##### MATERIAL FOR THE TASK

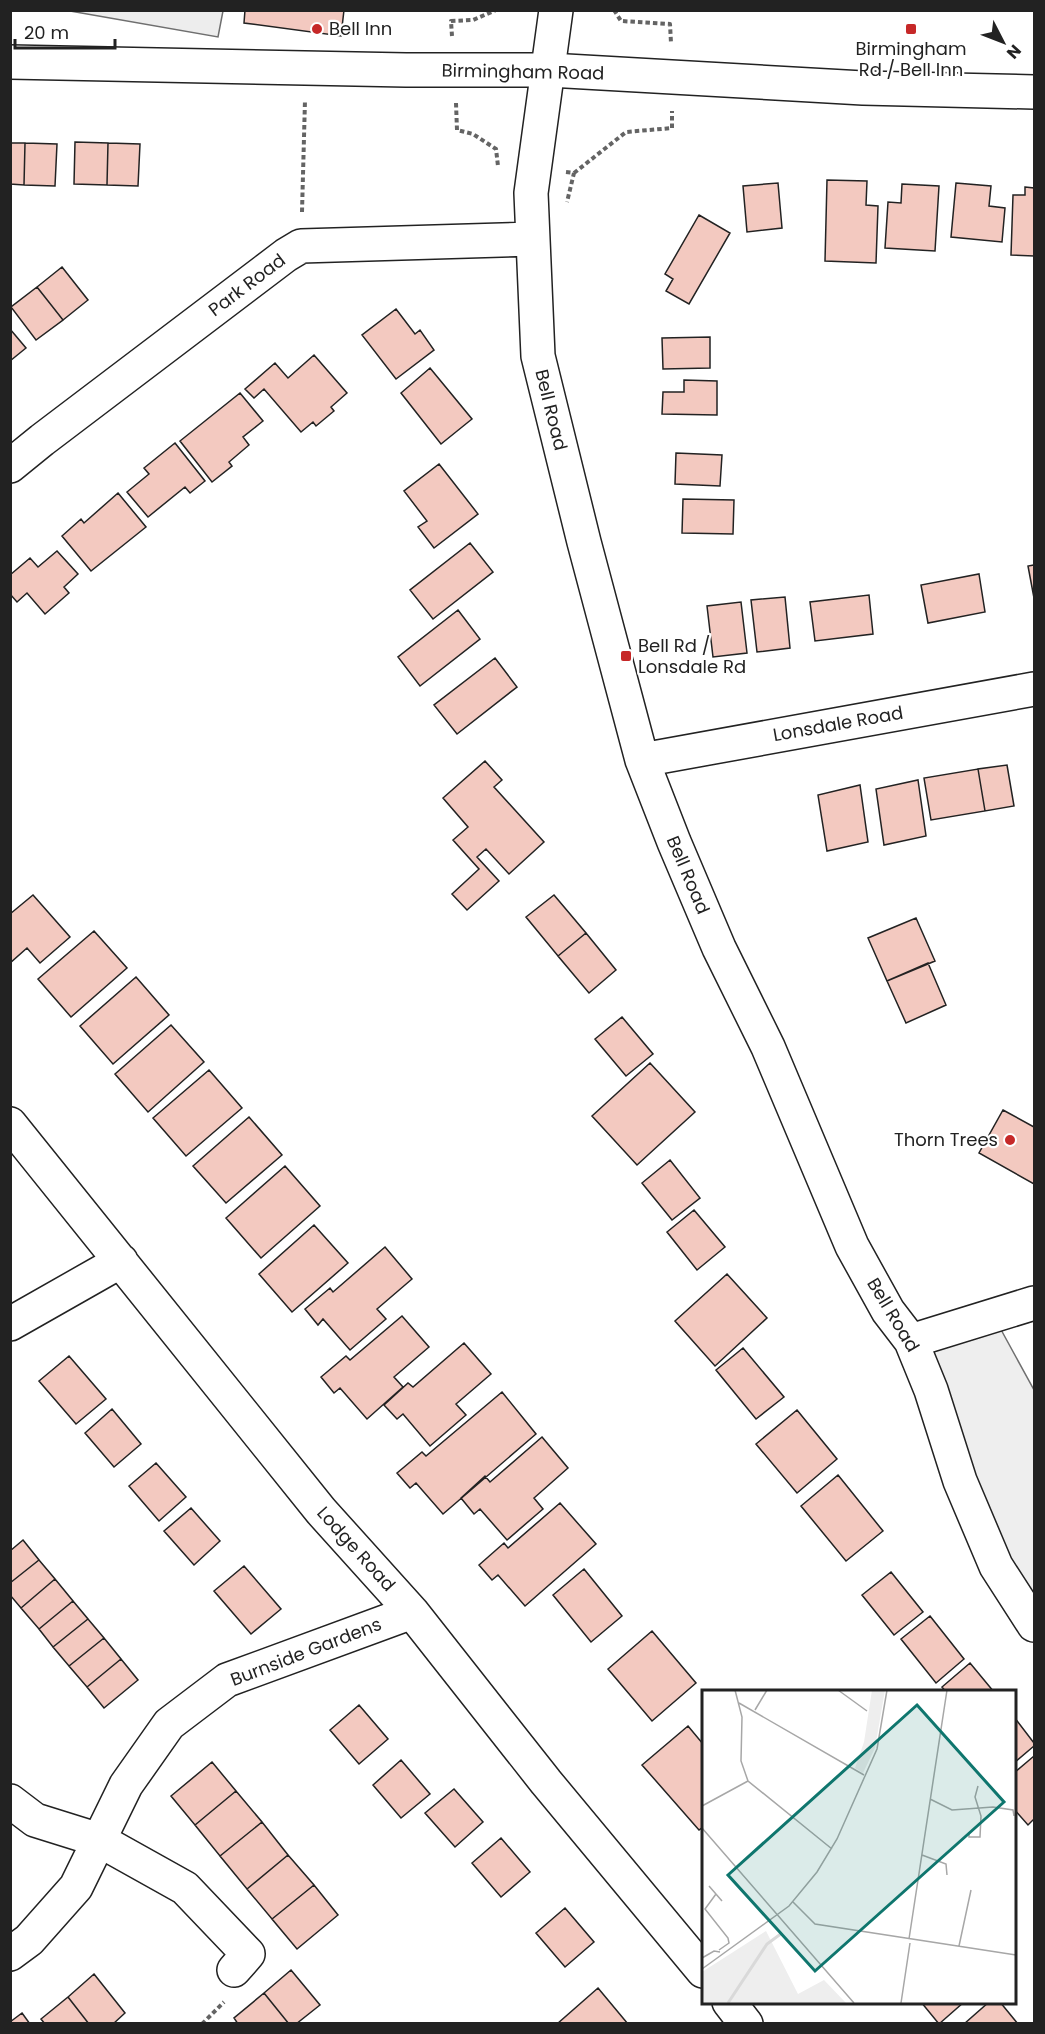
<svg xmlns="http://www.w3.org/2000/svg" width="1045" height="2034" font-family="Poppins,sans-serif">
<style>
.green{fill:#eee;stroke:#6f6f6f;stroke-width:1.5}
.parking{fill:#ededed;stroke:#6f6f6f;stroke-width:1.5}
.building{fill:#f3c9c0;stroke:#222;stroke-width:1.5}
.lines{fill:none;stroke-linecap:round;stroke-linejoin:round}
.minor-casing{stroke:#222;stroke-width:36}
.highway-casing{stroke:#222;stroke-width:36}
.path{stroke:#646464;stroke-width:4;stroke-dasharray:4.5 3;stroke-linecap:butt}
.minor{stroke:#fff;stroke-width:33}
.highway{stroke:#fff;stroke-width:33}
.poi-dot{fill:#c62828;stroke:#fff;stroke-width:2}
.labels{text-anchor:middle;stroke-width:4.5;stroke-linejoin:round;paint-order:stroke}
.poi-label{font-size:18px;fill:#222;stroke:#fff;text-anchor:start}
.street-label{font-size:18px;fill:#222;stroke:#fff}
.inset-river{fill:none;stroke:#d9d9d9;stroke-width:3}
.inset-road{fill:none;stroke:#a7a7a7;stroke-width:1.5}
.view{fill:#0f766e;fill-opacity:0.15;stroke:#0f766e;stroke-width:3}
.inset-edge{fill:none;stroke:#222;stroke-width:3}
</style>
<rect width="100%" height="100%" fill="#fff"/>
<path class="green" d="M 999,1326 L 1034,1390 L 1034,1595 L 1011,1559 L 976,1479 L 926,1351 Z"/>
<path class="parking" d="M 70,11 L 223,11 L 218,37 Z"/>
<path class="building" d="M 245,10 L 344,10 L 341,36 L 244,23 Z
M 75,142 L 108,143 L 107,185 L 74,184 Z
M 10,143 L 25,143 L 24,185 L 10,184 Z
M 25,143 L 57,144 L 55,186 L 24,185 Z
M 108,143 L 140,144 L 138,186 L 107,185 Z
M 827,180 L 867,181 L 866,205 L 878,206 L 876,263 L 825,261 Z
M 778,183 L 782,228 L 747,232 L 743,186 Z
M 956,183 L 991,186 L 989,206 L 1005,208 L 1002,242 L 951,237 Z
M 902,184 L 939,186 L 935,251 L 885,248 L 888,202 L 901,203 Z
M 1025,187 L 1034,188 L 1034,256 L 1011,255 L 1013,195 L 1025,195 Z
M 699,215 L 730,233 L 689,304 L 666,291 L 673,279 L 665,274 Z
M 62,267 L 88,300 L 63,320 L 37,287 Z
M 37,287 L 63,320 L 36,340 L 11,307 Z
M 396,309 L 415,334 L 420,330 L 434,350 L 396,379 L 362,335 Z
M 10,329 L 26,348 L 10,361 Z
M 710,337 L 710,368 L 663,369 L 662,338 Z
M 314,355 L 347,393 L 331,407 L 334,411 L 316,426 L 313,422 L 301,432 L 264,389 L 254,398 L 245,389 L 275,363 L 288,378 Z
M 430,368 L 472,419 L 441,444 L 401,393 Z
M 684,380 L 717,381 L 717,415 L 662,414 L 663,392 L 684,392 Z
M 240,393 L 263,421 L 243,437 L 249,445 L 229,462 L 232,466 L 212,482 L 180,441 Z
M 175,443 L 205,481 L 190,493 L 185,487 L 148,517 L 127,492 L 149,474 L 144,468 Z
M 676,453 L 722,455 L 720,486 L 675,484 Z
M 439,464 L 478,514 L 434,548 L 418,527 L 427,521 L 404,491 Z
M 118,493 L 146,527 L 91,571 L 62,536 L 81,519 L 84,523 Z
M 683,499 L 734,500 L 733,534 L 682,533 Z
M 470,543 L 493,572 L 433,619 L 410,590 Z
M 57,551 L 78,574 L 64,587 L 69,593 L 45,614 L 27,593 L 17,602 L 10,594 L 10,575 L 30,558 L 38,567 Z
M 1034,565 L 1034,598 L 1028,566 Z
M 979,574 L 985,612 L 928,623 L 921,585 Z
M 869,595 L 873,634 L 815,641 L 810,602 Z
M 785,597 L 790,648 L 757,652 L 751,600 Z
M 741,602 L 747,653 L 713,657 L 707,606 Z
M 458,610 L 480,639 L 420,686 L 398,657 Z
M 495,658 L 517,687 L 457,734 L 434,705 Z
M 485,761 L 502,780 L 494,787 L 544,842 L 509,874 L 486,849 L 477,857 L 499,881 L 467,910 L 452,894 L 479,869 L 453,840 L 468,827 L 443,798 Z
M 1007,765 L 1014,806 L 985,811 L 978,769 Z
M 978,769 L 985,811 L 931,820 L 924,778 Z
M 918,780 L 926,836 L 884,845 L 876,789 Z
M 860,785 L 868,842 L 827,851 L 818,795 Z
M 33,895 L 70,937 L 40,963 L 27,948 L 10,963 L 10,914 Z
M 554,895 L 586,933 L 558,956 L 526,917 Z
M 916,918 L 935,961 L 887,981 L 868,938 Z
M 94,931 L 127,968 L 71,1017 L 38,979 Z
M 586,933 L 616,970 L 589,993 L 558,956 Z
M 928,963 L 946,1005 L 906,1023 L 887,981 Z
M 136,977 L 169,1015 L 113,1064 L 80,1026 Z
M 622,1017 L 653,1054 L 626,1076 L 595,1039 Z
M 171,1025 L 204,1062 L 148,1112 L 115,1074 Z
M 650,1063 L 695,1112 L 637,1165 L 592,1116 Z
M 209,1070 L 242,1108 L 186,1156 L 153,1118 Z
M 1003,1110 L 1034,1127 L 1034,1184 L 979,1153 Z
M 249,1117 L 282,1155 L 226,1203 L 193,1166 Z
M 670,1160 L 700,1198 L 672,1220 L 642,1183 Z
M 285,1166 L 320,1206 L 261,1258 L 226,1218 Z
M 694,1210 L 725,1247 L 697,1270 L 667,1232 Z
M 314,1225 L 348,1263 L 292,1312 L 259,1274 Z
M 385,1247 L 412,1279 L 377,1309 L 386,1319 L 350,1350 L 323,1319 L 318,1325 L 305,1309 L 330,1288 L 333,1292 Z
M 727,1274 L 767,1318 L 715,1366 L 675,1321 Z
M 402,1316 L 429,1347 L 394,1377 L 403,1387 L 367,1419 L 340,1388 L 334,1393 L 321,1377 L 346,1356 L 350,1360 Z
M 464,1343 L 491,1374 L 456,1404 L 466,1415 L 430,1446 L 403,1414 L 397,1419 L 384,1405 L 408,1383 L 413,1387 Z
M 743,1348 L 784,1397 L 756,1419 L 716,1370 Z
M 69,1356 L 106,1399 L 76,1424 L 39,1381 Z
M 502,1392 L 536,1434 L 443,1514 L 416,1483 L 410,1488 L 397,1473 L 422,1452 L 426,1456 Z
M 112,1409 L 141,1444 L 114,1467 L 85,1433 Z
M 797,1410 L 837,1459 L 797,1493 L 756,1444 Z
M 542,1437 L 568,1468 L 534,1498 L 543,1509 L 507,1540 L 480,1509 L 474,1514 L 461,1498 L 485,1476 L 490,1482 Z
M 156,1463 L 186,1497 L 159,1521 L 129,1486 Z
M 838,1475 L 883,1531 L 846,1561 L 801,1506 Z
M 560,1503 L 596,1544 L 525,1606 L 498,1575 L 492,1580 L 479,1565 L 504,1543 L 508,1548 Z
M 191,1508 L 220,1541 L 194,1565 L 164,1531 Z
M 23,1540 L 39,1560 L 10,1583 L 10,1551 Z
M 39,1560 L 55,1579 L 21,1608 L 10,1595 L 10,1583 Z
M 244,1566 L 281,1609 L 251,1634 L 214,1591 Z
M 584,1569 L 622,1616 L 591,1642 L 553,1595 Z
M 891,1572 L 923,1612 L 894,1635 L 862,1595 Z
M 55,1579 L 73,1601 L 39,1629 L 21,1608 Z
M 73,1601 L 88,1619 L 53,1647 L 39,1629 Z
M 930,1616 L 964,1659 L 936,1683 L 901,1639 Z
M 88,1619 L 104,1638 L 69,1666 L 53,1647 Z
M 652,1631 L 696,1683 L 652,1721 L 608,1669 Z
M 104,1638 L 121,1659 L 87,1687 L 69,1666 Z
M 121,1659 L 138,1680 L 104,1708 L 87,1687 Z
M 970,1663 L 994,1692 L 946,1692 L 942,1687 Z
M 359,1705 L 388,1739 L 359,1764 L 330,1730 Z
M 1014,1717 L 1034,1743 L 1034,1746 L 1014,1763 Z
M 688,1726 L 703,1744 L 703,1827 L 699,1830 L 642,1765 Z
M 1034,1756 L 1034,1819 L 1028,1825 L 1014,1809 L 1014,1773 Z
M 401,1760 L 430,1794 L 401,1818 L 373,1785 Z
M 212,1762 L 236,1791 L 195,1825 L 171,1796 Z
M 454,1789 L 483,1822 L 455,1847 L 425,1813 Z
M 236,1791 L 262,1822 L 220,1856 L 195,1825 Z
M 262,1822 L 288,1855 L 247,1889 L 220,1856 Z
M 501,1838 L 530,1872 L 501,1897 L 472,1863 Z
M 288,1855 L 314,1885 L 272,1919 L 247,1889 Z
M 314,1885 L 338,1915 L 297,1949 L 272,1919 Z
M 565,1908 L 594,1942 L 565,1967 L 536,1933 Z
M 291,1970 L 320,2005 L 296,2024 L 289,2024 L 264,1993 Z
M 94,1974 L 125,2013 L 113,2024 L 89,2024 L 68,1997 Z
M 598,1988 L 628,2024 L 557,2024 Z
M 264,1993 L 289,2024 L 238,2024 L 234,2018 Z
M 68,1997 L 89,2024 L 45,2024 L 41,2019 Z
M 921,2002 L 964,2002 L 939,2024 Z
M 989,2002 L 1000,2002 L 1018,2024 L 964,2024 Z
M 22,2013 L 30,2024 L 10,2024 L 10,2022 Z"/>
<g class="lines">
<defs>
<path id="minor" d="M 556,10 L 531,193 L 538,356 L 584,542 L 642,760 L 674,842 L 719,948 L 768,1047 L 852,1246 L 888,1311 L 911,1341 L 931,1390 L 960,1481 L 996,1566 L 1034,1625
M 10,466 L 42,440 L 286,255 L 301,246 L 531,239
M 642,760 L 1034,689
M 10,1124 L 321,1511 L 412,1612 L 546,1782 L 703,1971
M 10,1324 L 121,1261
M 911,1341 L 1034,1303
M 10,1801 L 35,1820 L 99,1840 L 185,1888 L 248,1954 L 234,1970
M 10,1954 L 29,1940 L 76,1887 L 126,1785 L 169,1724 L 227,1680 L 412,1612
M 729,2002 L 746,2024"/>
<path id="highway" d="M 10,62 L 406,70 L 549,70 L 863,88 L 1034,92"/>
</defs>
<use href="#minor" class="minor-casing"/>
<use href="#highway" class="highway-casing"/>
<path class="path" d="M 614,10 L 621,21 L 670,24 L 671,43
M 452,36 L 451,21 L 473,20 L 496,10
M 456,103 L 457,130 L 473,134 L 496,149 L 498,166
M 566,172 L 574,173 L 567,202
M 574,173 L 626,132 L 672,128 L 672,111
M 302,212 L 305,100
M 202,2024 L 224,2002"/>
<use href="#minor" class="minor"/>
<use href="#highway" class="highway"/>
</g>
<g class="poi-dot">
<circle cx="317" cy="29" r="6"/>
<rect x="905" y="23" width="12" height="12" rx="3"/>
<rect x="620" y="650" width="12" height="12" rx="3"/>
<circle cx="1010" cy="1140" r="6"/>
</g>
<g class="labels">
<g class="poi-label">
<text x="329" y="35">Bell Inn</text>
<text x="911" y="55" text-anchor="middle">Birmingham<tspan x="911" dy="21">Rd / Bell Inn</tspan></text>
<text x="638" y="652">Bell Rd /<tspan x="638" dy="21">Lonsdale Rd</tspan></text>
<text x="998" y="1146" text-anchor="end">Thorn Trees</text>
</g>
<g class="street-label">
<text transform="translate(523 72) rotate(1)" y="6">Birmingham Road</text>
<text transform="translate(247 285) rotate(-37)" y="6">Park Road</text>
<text transform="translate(551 410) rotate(76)" y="6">Bell Road</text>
<text transform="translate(838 724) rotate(-10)" y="6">Lonsdale Road</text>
<text transform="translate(688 875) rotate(67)" y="6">Bell Road</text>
<text transform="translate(893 1315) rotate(59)" y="6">Bell Road</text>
<text transform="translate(356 1549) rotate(48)" y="6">Lodge Road</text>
<text transform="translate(306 1652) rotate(-21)" y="6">Burnside Gardens</text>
</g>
</g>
<g transform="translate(702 1690)">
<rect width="314" height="314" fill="#fff"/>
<path d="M 170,0 L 183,0 L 173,58 L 161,83 L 153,78 L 162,52 ZM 64,241 L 96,304 L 122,290 L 144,313 L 2,313 L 0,282 Z" fill="#eee"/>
<path class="inset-river" d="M 26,313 L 65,254 L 80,243"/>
<path class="inset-road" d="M 33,0 L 40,27 L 39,71 L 46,91 L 130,159M 136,0 L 165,21M 37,13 L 162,85M 53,20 L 65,0M 228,109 L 250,120 L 291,117 L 311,120 L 312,126M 0,116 L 46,91M 0,138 L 152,313M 267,142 L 267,147 L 278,147 L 279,126 L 273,107 L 276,96M 220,165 L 244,174 L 245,185M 7,196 L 20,211M 14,204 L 3,219 L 26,248 L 27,253 L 17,260M 91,212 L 113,234 L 314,265M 207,249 L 245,0M 257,256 L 269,200M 0,268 L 12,261 L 18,262M 0,279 L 87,216 L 115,182 L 135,149 L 175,59 L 185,0M 199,313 L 208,253"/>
<path class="view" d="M 215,15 L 302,112 L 113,281 L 26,185 Z"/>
<rect width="314" height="314" class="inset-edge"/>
</g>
<rect width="1045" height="2034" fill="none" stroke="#222222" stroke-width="24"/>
<g transform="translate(1003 42) rotate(132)" stroke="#ffffff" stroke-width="4.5" paint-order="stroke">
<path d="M0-4.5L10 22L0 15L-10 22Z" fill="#222222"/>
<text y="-9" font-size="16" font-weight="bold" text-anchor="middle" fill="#222222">N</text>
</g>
<path d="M15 39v9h100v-9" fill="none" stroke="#222222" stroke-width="3"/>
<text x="24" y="39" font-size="18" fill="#222222" stroke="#ffffff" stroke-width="4.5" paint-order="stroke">20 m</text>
</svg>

##########

PROBLEM :: From the data above, copy out every line with the string "round" in it.

SOLUTION TO THIS TASK ::
.lines{fill:none;stroke-linecap:round;stroke-linejoin:round}
.labels{text-anchor:middle;stroke-width:4.5;stroke-linejoin:round;paint-order:stroke}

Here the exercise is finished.